Weintipps Mallorca - Callet, Manto Negro und Prensal

Die wichtigsten autochthonen Rebsorten Mallorcas waren verständlicherweise auch die ersten, die von den Winzern der Insel sortenrein ausgebaut wurden. Inzwischen haben sie sich auch anderer Sorten angenommen, weisser wie roter. Doch gibt es diese bislang nur in kleinen Auflagen, die leider noch nicht exportiert werden.

 

Ànima Negra, Àn, Vi de la Terra Mallorca 2012

18 Punkte | 2015 bis 2030

Purer Callet aus alten Weingärten bei Felanitx, der als Erster der Weinwelt das besondere Potenzial Mallorcas vorführte. Wird 18 Monate in neuen französischen Barriques ausgebaut. Grosse Intensität, Würze und Röstaromen, gepaart mit Wildkräutern, dunklen Beeren, Teer und Erde. Am Gaumen süsse Frucht, angenehme Fülle mit eleganter Tanninstruktur und reizvoller typischer Frische.

 

4Kilos vinícola, 4Kilos, Vi de la Terra Mallorca 2013

18.5 Punkte | 2015 bis 2028

Aus alten Callet-Parzellen, zwischen denen etwas Fogoneu wächst. Aus Bioanbau. Wird in 500-Liter-Fässern 14 Monate lang gereift. Besticht mit Aromen von Veilchen, Kirschen, Holunder und mediterranen Kräutern. Überragende Finesse, feinkörnige Tannine, eine vibrierende Spannung mit herrlicher Lebendigkeit und grosser Länge.

 

Mesquida Mora, Sotìl, Vi de la Terra Mallorca 2012

17.5 Punkte | 2015 bis 2027

Bàrbaras «Himmel» nährt sich von den vor 52 Jahren gepflanzten Callet-Reben, denen ein Schuss Syrah einen Tick mehr Farbe verleiht. Duft von Blüten, Minze, Cassis, Oliven und Holzkohle. Sehr feine seidige Textur, doch eine frische, intensive und köstliche dunkle Beerenfrucht. Wirkt lebendig, anregend sowie mineralisch und dabei ausgesprochen elegant.

 

Bodegues Ribas, Sío 300, Vi de la Terra Mallorca 2013

17.5 Punkte | 2015 bis 2025

Javier Servera bringt hier sein Syrah-Wissen ein, indem er mit der Traube Farbe und Struktur des stark dominierenden Manto Negro stützt.
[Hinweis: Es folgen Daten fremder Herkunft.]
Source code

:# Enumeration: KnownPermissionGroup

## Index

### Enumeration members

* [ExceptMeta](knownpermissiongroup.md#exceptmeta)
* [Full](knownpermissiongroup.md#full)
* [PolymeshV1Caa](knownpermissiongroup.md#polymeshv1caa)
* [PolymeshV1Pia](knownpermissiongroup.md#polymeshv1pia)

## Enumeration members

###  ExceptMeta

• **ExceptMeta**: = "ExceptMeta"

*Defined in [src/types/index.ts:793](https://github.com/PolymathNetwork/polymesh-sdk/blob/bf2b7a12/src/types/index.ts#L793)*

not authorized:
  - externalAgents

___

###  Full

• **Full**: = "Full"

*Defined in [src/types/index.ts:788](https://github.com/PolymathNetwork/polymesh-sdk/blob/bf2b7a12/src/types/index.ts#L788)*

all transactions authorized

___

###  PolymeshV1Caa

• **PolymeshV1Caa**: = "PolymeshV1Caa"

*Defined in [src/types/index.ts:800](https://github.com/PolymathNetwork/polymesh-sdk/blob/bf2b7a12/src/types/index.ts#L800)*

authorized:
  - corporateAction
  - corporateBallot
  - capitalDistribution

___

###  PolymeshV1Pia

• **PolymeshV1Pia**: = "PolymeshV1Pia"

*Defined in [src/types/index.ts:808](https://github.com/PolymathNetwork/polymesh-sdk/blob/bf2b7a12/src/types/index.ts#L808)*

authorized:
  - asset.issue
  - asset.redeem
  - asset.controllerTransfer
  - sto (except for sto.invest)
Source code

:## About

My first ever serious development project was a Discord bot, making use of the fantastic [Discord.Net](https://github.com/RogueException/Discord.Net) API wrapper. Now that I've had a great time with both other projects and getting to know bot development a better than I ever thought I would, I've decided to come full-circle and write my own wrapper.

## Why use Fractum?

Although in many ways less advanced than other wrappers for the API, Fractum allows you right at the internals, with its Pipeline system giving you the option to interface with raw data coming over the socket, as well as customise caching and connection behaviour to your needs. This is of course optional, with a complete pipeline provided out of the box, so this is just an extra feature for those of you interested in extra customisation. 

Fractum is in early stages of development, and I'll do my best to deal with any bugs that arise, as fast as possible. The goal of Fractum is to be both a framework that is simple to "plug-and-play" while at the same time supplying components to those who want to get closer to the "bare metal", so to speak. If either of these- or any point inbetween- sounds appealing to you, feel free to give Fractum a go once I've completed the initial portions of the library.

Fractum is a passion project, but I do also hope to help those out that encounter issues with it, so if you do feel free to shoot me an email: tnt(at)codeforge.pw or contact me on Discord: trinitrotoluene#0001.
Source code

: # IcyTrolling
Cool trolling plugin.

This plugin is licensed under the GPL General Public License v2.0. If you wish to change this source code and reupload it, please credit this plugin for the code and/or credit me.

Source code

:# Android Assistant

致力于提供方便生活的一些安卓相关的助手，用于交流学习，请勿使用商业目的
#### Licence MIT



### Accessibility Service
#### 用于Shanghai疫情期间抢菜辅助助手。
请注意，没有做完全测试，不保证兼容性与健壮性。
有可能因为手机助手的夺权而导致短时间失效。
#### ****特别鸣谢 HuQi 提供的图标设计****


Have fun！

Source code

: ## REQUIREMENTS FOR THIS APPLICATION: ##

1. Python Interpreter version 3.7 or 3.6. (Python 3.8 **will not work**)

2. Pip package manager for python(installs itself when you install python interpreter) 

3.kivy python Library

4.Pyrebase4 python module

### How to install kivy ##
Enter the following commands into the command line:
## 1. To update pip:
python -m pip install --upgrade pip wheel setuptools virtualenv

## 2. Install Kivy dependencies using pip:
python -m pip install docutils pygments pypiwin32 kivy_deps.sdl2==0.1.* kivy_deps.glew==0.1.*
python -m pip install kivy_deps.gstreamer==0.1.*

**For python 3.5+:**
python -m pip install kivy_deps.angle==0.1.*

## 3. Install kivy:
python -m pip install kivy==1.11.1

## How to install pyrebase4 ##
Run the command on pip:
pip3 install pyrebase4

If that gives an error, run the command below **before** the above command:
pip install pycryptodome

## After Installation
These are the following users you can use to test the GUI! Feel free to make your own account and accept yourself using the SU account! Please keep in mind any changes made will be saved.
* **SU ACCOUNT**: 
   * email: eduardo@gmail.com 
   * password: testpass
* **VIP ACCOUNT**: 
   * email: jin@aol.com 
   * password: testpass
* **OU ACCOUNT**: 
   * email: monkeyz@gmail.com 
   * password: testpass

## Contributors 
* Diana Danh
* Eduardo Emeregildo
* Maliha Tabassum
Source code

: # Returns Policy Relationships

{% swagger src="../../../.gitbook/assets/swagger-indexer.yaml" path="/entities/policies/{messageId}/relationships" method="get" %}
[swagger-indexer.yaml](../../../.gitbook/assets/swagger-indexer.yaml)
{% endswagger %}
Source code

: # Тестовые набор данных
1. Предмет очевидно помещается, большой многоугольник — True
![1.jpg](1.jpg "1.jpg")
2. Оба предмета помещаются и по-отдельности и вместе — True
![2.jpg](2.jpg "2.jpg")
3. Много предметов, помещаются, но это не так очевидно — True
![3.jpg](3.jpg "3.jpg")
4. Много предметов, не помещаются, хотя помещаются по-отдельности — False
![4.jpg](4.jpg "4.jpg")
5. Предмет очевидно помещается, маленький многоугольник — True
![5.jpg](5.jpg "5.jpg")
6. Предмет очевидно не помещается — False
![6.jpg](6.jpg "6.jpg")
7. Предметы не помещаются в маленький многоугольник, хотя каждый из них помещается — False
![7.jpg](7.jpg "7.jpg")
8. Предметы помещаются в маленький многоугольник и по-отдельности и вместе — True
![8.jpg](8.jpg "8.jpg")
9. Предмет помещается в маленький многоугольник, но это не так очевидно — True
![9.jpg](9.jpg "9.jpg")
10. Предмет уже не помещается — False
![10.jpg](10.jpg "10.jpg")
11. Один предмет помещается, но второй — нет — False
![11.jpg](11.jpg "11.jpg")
Ein Hauch von Gorgollassa sorgt für zusätzlichen Pfiff . Komplex, pfeffrig, würzig, dichte rote Beerenfrucht. Die neuen französischen Fässer geben dem Wein feine Würze zur köstlichen und intensiven Frucht von Kirschen, Maul- und Blaubeeren. Langes Finale.

 

Jaume de Puntiró, Daurat, DO Binissalem 2013

16 Punkte | 2015 bis 2020

Prensal Blanc, die vorherrschende weisse Rebsorte Mallorcas, wird nur selten sortenrein ausgebaut. Hier hat Biowinzer Pere Calafat den Most in französischen Barriques vergoren und fünf Monate lang ausgebaut. Würze und Rauch in der Nase, reife Birne und kandierte Zitrone. Am Gaumen dezent cremig, mit schöner Frische, salziger Note und langem Nachklang.

 

Miquel Gelabert, Autòcton , DO Plà i Llevant 2011

17 Punkte | 2015 bis 2023

Zunächst 2004 gemeinsam mit Ribas lanciert, setzt Gelabert diese Cuvée aus autochthonen Sorten seit 2011 im Alleingang fort. Mit tiefem Ton, würzigem, komplexem Duft, auch nachreifen Brom- und Heidelbeeren, sowie der saftigen Frucht am Gaumen, bei guter Rundheit, schöner Frische und viel Länge beweist er, zu welcher Klasse eine solche Cuvée führen kann.